• WHAT TO DO:
Find the line containing "outside the image." in the records below. Copy exactly that line and each one after it, ending at the line containing "15: (501, 105, 3.26)", and nothing more.

Segment Start: ENTRIES SHOWN

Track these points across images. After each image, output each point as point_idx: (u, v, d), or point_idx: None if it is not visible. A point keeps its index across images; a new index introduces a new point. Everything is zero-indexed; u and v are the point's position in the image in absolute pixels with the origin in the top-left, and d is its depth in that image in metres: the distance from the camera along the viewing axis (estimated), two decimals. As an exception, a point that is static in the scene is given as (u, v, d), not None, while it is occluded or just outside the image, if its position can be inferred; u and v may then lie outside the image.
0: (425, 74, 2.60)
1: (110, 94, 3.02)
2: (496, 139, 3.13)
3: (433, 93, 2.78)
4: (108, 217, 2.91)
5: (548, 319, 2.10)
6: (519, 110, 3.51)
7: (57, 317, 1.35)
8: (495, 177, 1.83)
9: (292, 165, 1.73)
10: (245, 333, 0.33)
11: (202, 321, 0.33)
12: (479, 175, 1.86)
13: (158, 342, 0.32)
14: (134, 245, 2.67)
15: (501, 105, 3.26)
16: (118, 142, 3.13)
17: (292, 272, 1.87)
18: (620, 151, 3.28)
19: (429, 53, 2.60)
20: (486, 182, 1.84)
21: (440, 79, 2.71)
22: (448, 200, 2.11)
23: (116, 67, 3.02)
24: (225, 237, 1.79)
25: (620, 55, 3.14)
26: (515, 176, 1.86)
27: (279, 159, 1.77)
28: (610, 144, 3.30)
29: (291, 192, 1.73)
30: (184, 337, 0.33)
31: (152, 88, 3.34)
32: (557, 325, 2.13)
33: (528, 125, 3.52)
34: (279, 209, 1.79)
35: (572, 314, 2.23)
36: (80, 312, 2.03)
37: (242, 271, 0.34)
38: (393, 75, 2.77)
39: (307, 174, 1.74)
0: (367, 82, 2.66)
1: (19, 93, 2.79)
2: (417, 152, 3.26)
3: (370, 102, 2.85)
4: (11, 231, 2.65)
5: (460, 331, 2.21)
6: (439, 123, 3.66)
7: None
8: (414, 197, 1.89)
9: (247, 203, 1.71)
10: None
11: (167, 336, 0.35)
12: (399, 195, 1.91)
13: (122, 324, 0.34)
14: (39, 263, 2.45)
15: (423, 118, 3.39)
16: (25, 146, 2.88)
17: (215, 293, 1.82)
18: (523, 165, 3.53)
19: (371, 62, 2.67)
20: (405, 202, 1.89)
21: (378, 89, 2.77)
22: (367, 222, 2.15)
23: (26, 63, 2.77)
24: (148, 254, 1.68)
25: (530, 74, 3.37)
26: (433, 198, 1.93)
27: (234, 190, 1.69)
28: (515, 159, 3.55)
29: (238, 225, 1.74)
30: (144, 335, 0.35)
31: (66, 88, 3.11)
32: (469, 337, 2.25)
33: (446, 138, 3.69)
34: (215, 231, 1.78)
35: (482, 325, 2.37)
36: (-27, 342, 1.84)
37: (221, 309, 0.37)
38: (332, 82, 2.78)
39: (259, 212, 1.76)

Segment End: ENTRIES SHOWN
Segment Start: ENTRIES SHOWN

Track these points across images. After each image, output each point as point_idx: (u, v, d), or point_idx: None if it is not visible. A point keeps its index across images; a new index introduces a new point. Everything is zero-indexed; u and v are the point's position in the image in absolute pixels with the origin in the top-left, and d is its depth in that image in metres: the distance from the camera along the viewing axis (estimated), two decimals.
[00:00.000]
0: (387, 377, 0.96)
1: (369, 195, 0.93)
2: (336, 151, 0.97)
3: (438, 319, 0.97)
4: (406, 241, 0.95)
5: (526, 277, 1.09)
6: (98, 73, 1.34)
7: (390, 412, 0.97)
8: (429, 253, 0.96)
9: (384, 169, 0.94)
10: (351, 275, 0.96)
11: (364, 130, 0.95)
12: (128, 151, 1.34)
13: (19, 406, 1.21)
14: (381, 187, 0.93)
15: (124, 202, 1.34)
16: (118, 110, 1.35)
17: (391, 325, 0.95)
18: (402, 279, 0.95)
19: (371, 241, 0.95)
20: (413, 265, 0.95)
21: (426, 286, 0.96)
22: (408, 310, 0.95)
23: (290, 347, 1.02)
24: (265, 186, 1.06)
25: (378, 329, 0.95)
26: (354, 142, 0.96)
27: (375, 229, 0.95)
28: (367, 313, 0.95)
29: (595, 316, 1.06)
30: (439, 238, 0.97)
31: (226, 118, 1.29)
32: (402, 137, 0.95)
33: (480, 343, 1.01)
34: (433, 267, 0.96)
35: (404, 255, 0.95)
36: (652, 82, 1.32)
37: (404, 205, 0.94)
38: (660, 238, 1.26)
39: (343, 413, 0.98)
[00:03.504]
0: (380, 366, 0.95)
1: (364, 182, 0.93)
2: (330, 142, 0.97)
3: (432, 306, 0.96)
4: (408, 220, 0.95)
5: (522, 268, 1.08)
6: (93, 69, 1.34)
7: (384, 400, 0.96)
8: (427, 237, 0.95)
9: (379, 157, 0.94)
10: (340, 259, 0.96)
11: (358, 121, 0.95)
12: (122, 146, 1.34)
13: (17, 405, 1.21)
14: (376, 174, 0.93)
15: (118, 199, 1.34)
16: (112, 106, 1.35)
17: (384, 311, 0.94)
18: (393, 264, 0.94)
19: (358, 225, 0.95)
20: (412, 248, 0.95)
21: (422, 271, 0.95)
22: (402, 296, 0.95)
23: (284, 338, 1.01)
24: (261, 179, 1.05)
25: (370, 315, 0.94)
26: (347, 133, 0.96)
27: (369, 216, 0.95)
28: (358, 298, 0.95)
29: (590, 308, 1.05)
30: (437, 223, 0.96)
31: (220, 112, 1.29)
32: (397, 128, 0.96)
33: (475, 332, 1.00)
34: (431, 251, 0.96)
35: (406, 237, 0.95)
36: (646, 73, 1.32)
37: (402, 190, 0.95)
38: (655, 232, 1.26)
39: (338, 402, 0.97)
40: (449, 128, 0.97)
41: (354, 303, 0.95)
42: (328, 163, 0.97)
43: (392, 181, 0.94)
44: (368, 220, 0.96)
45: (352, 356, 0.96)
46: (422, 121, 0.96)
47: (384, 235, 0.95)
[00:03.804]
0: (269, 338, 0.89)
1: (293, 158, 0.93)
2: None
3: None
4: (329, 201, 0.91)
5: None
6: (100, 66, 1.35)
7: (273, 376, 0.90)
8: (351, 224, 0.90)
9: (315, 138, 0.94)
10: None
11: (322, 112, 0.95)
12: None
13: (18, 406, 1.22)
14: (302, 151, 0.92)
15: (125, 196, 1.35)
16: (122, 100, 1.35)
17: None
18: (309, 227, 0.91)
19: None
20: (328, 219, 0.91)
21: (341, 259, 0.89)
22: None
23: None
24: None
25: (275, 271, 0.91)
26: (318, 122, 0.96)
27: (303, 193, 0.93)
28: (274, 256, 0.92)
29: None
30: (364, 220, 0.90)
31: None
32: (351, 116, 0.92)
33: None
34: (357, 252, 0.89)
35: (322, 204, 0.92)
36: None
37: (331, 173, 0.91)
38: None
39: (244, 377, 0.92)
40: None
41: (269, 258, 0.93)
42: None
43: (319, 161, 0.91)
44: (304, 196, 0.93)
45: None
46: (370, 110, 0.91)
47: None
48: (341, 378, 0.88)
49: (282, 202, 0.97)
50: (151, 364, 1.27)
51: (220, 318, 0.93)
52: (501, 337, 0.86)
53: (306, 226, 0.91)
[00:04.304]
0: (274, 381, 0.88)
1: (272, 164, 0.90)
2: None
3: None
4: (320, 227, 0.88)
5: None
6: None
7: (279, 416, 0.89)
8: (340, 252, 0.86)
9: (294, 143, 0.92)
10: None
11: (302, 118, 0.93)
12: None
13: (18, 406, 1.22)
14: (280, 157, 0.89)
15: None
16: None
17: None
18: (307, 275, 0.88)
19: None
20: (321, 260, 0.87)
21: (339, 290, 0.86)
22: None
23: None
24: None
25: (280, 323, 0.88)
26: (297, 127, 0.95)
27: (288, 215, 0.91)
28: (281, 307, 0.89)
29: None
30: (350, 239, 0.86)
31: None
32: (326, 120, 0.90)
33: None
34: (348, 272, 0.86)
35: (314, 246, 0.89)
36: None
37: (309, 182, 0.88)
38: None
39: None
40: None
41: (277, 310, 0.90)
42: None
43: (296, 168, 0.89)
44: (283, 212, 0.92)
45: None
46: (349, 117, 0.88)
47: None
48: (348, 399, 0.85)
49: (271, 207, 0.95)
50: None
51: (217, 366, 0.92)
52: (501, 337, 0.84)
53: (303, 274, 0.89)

Segment End: ENTRIES SHOWN
Segment Start: ENTRIES SHOWN

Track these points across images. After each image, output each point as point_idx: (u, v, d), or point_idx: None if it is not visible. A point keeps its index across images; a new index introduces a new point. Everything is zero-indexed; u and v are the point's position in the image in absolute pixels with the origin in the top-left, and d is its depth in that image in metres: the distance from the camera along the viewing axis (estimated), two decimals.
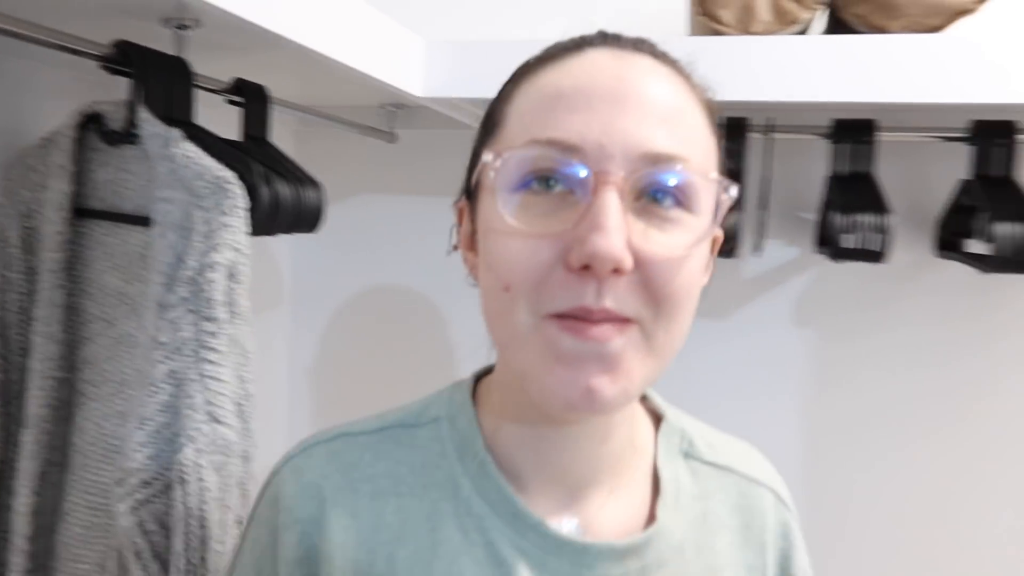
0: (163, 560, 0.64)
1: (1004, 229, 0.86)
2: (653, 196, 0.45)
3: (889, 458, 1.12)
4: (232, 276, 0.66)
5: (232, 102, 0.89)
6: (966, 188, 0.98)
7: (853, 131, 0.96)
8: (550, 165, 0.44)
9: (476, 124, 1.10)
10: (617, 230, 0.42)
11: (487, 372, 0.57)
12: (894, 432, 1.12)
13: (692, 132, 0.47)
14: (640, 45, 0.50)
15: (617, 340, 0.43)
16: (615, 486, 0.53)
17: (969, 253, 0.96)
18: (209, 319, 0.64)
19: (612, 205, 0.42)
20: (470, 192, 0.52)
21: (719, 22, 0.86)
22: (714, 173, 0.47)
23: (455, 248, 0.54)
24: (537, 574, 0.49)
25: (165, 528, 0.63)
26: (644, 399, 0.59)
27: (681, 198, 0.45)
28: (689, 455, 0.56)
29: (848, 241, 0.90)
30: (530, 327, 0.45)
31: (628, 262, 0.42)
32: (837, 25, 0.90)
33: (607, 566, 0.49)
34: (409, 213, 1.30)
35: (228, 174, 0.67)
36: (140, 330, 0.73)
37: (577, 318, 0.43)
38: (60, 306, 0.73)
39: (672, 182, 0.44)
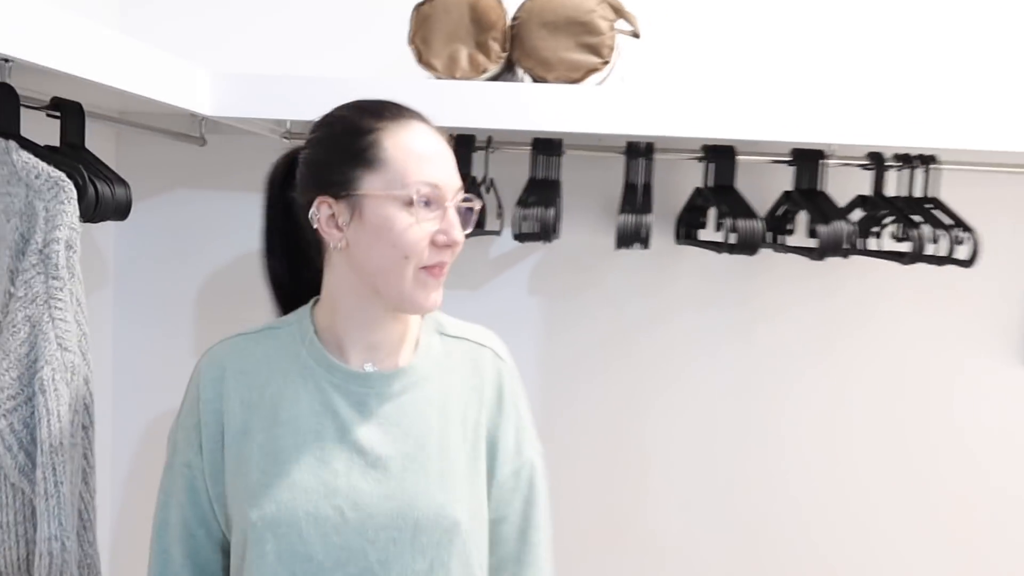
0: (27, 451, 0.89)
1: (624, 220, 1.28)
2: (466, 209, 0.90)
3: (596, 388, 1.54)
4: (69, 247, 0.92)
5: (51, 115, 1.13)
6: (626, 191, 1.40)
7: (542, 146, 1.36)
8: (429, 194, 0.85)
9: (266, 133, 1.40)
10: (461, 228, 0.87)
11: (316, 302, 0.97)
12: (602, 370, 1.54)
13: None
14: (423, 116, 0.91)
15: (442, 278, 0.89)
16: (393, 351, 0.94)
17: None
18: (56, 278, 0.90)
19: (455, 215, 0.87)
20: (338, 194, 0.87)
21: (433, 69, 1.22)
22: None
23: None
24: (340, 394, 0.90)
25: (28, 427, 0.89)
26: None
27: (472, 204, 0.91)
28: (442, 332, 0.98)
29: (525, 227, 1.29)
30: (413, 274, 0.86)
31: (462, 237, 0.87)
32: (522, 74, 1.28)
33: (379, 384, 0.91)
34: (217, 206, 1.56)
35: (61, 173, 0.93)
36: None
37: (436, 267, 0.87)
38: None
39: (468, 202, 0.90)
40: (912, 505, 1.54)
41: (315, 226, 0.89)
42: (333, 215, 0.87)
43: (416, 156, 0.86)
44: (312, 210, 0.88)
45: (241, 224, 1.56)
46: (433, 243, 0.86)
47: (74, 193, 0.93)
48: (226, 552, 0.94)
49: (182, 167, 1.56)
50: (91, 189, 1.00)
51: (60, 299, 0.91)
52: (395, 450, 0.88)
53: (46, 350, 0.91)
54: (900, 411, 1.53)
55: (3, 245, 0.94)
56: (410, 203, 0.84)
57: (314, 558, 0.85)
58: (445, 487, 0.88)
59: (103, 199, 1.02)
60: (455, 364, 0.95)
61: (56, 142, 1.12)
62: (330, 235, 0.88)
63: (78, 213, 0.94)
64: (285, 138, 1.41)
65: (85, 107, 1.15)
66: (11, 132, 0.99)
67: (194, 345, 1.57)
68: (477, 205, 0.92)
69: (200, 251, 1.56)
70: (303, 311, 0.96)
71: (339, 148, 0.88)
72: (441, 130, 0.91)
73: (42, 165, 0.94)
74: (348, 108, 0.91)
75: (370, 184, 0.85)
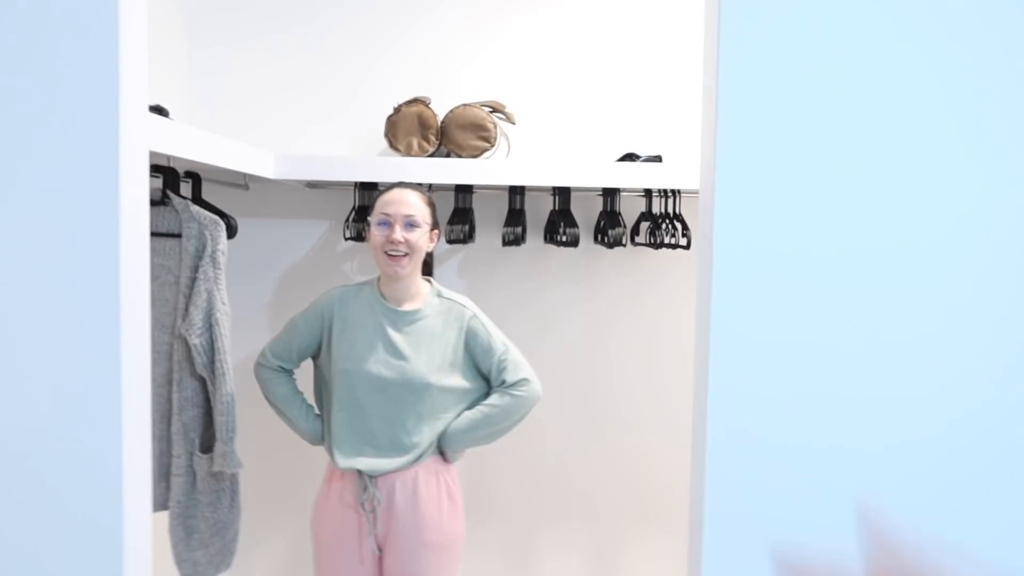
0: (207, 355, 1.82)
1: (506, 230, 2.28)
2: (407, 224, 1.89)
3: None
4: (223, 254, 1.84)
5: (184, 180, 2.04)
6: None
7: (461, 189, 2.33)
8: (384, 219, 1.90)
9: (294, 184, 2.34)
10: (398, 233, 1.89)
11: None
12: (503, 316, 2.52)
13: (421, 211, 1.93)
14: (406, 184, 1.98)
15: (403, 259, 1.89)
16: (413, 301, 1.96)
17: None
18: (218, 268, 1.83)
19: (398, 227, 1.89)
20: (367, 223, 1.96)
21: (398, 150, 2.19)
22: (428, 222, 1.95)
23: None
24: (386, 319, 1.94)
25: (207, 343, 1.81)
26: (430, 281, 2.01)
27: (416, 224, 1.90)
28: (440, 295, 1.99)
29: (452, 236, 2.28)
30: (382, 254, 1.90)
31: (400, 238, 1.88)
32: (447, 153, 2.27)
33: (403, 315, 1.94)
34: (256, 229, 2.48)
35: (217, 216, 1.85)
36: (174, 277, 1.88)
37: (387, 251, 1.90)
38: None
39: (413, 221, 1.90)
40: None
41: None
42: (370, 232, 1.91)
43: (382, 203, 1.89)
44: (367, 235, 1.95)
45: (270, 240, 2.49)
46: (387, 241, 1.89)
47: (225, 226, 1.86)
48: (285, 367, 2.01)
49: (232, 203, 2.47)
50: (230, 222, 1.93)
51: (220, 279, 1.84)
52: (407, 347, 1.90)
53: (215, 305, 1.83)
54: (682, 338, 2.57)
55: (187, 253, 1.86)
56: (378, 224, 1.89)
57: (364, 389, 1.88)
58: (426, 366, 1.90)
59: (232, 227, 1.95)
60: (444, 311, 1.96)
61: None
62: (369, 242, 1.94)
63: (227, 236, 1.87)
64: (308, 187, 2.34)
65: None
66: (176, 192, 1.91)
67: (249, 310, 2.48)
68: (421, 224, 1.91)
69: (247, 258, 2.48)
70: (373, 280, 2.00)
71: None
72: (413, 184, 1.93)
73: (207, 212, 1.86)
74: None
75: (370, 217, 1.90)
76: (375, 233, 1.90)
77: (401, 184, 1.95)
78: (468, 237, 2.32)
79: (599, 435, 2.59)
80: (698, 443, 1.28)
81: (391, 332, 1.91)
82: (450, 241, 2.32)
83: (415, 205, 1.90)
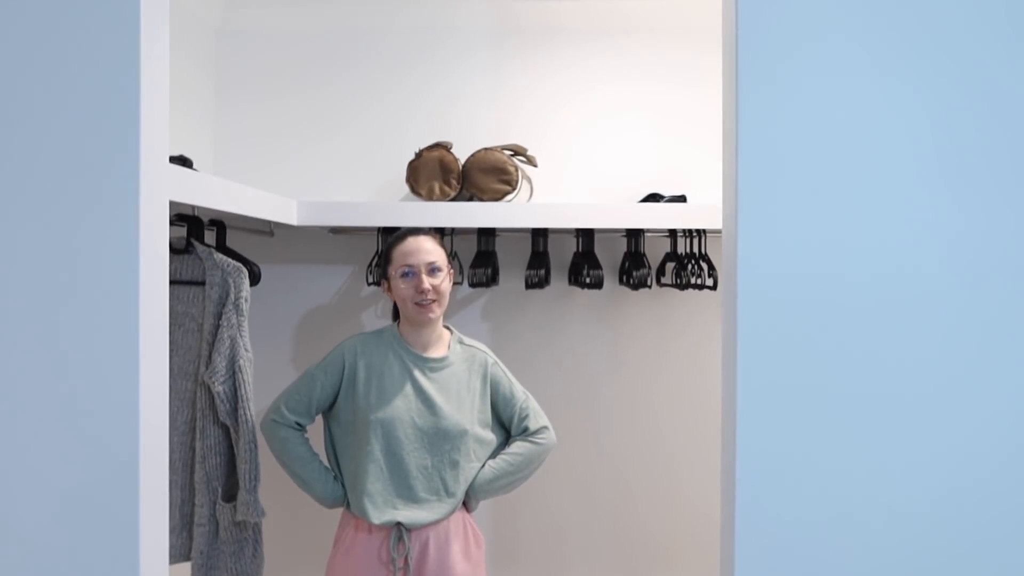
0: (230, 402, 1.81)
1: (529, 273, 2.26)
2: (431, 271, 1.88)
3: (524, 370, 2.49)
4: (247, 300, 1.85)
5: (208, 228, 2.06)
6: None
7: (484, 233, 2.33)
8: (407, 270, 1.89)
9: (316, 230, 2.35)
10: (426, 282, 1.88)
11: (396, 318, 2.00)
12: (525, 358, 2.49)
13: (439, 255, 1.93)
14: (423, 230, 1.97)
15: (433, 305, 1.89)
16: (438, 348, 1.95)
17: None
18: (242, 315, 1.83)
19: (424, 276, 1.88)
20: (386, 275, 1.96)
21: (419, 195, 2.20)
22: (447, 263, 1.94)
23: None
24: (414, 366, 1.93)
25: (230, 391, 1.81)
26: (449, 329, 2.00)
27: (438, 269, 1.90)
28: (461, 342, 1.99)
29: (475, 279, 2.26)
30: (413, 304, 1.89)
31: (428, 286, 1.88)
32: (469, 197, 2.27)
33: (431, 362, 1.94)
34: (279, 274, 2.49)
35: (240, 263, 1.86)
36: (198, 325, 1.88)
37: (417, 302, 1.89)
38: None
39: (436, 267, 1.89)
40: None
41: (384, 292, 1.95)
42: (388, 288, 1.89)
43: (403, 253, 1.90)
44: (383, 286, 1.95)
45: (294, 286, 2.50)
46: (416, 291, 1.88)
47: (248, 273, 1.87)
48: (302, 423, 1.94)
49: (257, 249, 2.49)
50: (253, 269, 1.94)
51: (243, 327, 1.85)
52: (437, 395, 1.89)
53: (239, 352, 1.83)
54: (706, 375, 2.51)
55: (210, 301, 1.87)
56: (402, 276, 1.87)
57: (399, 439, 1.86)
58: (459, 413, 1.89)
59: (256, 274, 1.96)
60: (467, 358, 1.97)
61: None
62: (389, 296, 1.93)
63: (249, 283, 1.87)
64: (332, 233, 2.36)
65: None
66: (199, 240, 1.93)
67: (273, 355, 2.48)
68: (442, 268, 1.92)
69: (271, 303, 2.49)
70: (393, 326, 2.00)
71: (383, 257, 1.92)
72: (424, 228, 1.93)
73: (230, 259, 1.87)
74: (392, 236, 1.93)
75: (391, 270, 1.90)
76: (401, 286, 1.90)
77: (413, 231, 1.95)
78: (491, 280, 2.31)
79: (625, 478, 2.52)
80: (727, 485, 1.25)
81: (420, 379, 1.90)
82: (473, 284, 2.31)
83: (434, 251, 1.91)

Segment End: ENTRIES SHOWN

• EXERCISE RESULT:
Track these points across images. After each image, output each point as point_idx: (u, v, d), or point_idx: None if it is not visible. A point keeps its index across images; a new index introduces a new point. Everything is zero-indexed; u and v are the point's position in the image in absolute pixels with the origin in the top-left, and d is its depth in that image in metres: the distance from the camera along the viewing axis (estimated), two decimals. As an exception, a point that is static in the scene is given as (u, v, d), not None, while it is occluded or just outside the image, if its position can be inferred; u and v may then lie outside the image.
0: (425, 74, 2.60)
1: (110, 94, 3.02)
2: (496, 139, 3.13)
3: (433, 93, 2.78)
4: (108, 217, 2.91)
5: (548, 319, 2.10)
6: (519, 110, 3.51)
7: (57, 317, 1.35)
8: (495, 177, 1.83)
9: (292, 165, 1.73)
10: (245, 333, 0.33)
11: (202, 321, 0.33)
12: (479, 175, 1.86)
13: (158, 342, 0.32)
14: (134, 245, 2.67)
15: (501, 105, 3.26)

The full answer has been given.